▶ **Aim of the exercise**
Check each line of the data for "dell" and select those that have it.

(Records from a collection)
○ ○ ○ ○

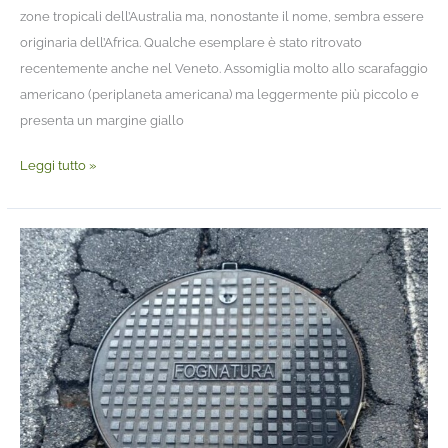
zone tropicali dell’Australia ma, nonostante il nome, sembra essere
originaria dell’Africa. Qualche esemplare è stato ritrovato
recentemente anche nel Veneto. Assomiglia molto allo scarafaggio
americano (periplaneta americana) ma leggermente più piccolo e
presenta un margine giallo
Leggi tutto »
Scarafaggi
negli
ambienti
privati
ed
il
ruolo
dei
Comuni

○ ○ ○ ○

▶ **Exercise answer**
zone tropicali dell’Australia ma, nonostante il nome, sembra essere
originaria dell’Africa. Qualche esemplare è stato ritrovato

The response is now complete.